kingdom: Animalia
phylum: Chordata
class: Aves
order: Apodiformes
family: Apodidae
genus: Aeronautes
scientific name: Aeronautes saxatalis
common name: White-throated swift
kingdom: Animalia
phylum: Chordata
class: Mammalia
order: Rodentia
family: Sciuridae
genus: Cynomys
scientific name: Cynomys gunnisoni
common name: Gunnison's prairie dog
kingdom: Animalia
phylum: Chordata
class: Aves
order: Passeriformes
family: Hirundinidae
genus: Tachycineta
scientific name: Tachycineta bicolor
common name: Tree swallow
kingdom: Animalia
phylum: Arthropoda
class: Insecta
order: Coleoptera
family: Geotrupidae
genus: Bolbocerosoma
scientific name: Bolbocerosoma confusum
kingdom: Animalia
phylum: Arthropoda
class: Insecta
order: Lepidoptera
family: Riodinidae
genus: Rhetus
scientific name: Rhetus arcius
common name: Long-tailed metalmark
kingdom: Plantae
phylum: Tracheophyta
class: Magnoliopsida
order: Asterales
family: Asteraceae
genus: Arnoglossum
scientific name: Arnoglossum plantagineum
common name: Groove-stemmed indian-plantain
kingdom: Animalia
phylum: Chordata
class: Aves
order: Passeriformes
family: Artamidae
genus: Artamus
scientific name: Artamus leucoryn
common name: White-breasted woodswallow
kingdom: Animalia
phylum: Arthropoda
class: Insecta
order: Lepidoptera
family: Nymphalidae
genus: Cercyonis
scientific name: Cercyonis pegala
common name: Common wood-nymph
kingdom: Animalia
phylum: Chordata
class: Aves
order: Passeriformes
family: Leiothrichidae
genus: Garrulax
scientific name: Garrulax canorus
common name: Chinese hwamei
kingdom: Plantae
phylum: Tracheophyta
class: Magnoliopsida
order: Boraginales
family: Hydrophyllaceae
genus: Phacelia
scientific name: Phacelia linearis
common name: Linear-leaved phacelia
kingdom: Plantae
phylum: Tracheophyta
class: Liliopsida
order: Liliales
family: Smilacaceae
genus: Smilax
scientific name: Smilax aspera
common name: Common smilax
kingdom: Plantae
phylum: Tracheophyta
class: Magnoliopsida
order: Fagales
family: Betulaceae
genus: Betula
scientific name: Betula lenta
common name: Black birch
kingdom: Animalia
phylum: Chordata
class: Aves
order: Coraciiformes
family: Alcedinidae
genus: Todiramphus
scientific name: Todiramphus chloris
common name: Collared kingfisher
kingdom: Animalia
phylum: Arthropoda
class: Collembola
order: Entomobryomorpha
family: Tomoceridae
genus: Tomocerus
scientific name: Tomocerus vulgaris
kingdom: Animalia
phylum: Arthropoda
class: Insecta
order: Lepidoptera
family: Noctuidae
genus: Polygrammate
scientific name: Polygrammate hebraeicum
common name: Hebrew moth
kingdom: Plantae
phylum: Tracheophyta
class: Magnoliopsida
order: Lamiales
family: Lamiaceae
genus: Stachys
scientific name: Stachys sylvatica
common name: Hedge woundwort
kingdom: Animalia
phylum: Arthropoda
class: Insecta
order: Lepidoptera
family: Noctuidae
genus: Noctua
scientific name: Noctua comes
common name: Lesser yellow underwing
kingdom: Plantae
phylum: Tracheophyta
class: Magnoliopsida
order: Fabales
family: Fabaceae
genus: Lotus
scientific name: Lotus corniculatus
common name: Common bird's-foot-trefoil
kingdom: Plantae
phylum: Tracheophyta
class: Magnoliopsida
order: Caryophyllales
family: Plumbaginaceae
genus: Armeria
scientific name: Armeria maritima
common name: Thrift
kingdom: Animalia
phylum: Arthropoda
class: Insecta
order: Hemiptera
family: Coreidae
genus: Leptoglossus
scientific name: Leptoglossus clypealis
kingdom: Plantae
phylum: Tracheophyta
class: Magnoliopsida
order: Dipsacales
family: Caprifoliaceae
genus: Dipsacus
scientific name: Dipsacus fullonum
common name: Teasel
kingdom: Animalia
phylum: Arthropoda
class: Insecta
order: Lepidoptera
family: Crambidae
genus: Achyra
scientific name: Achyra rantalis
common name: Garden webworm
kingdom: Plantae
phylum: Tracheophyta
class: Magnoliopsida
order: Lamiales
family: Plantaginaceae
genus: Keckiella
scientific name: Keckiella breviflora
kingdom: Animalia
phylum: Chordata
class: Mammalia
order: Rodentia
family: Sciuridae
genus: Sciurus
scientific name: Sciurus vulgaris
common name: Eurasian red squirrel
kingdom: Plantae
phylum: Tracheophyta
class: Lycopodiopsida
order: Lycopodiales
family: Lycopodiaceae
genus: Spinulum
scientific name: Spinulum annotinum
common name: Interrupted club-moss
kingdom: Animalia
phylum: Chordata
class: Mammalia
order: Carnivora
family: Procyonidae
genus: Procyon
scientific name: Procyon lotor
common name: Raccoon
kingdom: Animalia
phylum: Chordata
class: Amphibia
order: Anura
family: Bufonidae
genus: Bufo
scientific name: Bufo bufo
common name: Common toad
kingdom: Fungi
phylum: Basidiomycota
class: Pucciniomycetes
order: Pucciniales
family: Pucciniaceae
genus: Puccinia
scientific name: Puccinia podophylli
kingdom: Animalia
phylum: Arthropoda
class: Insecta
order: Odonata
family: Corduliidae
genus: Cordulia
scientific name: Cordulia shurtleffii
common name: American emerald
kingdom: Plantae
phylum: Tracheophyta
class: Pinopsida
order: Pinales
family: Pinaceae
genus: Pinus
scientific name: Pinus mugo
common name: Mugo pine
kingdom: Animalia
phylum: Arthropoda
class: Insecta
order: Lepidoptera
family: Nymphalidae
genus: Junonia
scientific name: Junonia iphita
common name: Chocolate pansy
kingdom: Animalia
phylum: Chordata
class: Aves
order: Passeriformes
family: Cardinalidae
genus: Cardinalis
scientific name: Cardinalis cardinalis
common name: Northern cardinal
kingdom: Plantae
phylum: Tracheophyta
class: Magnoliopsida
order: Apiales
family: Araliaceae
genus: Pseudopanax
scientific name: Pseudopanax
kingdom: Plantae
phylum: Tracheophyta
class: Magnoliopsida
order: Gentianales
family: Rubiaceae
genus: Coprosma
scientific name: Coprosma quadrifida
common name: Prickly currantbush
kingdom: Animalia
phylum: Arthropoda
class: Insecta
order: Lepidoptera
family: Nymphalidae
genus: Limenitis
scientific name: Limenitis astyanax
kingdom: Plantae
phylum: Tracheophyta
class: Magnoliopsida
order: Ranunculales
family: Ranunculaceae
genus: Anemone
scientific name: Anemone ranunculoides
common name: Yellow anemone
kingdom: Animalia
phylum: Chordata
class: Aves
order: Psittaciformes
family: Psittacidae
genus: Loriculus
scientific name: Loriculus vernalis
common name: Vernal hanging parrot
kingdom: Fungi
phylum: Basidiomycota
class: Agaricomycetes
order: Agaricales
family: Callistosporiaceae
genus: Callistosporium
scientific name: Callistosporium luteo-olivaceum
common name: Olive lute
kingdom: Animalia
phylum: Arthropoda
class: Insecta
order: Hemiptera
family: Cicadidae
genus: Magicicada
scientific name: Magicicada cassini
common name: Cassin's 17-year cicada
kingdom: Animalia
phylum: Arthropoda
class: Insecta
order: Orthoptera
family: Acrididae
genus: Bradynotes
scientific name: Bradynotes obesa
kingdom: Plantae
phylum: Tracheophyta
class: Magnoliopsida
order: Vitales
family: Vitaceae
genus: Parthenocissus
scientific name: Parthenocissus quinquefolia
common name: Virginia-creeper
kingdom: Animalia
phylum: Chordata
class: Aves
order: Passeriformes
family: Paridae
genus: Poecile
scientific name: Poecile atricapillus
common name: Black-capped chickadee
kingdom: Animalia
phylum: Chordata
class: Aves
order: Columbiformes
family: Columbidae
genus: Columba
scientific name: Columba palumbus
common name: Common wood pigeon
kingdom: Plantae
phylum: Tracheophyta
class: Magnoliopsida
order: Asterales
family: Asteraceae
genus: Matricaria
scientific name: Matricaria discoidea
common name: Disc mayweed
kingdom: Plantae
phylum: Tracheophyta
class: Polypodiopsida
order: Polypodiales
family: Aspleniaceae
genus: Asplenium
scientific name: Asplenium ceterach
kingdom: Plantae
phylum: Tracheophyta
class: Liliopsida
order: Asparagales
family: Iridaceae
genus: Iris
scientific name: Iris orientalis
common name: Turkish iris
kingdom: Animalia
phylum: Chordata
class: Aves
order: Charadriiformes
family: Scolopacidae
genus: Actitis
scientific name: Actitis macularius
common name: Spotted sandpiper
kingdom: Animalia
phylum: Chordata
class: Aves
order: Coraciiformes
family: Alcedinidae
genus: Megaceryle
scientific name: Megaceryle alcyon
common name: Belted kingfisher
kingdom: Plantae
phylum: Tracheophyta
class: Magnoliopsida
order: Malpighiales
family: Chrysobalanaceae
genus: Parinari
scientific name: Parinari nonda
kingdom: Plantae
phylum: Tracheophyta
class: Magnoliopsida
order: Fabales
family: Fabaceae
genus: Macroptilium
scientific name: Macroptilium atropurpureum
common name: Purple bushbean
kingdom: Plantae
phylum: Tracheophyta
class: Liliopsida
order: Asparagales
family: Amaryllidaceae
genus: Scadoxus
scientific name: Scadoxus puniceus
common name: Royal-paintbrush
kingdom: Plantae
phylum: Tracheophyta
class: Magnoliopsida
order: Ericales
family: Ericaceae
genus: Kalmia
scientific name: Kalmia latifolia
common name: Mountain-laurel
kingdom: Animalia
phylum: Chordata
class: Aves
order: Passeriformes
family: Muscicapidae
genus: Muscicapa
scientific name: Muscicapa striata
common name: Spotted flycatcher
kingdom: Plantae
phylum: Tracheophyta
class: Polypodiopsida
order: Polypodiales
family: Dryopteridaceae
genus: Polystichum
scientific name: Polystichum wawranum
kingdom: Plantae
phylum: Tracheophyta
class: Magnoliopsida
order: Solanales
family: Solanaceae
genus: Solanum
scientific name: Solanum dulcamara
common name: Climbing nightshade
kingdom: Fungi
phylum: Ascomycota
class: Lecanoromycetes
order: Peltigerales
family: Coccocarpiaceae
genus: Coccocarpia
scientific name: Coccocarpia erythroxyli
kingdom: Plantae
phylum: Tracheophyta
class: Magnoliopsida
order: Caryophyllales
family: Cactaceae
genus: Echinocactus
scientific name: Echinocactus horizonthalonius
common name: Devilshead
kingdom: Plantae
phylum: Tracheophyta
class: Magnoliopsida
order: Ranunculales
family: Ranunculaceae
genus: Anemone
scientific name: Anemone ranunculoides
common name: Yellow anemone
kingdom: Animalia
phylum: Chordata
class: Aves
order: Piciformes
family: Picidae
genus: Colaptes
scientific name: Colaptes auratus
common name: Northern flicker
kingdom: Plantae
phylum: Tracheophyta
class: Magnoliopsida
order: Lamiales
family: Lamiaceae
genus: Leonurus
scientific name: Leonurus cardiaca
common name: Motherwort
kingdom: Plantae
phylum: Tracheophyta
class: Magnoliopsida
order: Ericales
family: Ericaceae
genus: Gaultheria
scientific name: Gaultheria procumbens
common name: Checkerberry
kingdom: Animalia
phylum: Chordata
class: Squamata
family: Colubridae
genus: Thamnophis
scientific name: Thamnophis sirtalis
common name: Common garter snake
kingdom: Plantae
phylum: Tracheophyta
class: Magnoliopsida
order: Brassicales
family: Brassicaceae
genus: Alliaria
+ + + + + + +
# Stated problem
Could you write out, word for word, the part of the entries that opens with their first line and closes with the line containing "genus: Cynomys", including both of those lines and nothing else?

# Written answer
kingdom: Animalia
phylum: Chordata
class: Aves
order: Apodiformes
family: Apodidae
genus: Aeronautes
scientific name: Aeronautes saxatalis
common name: White-throated swift
kingdom: Animalia
phylum: Chordata
class: Mammalia
order: Rodentia
family: Sciuridae
genus: Cynomys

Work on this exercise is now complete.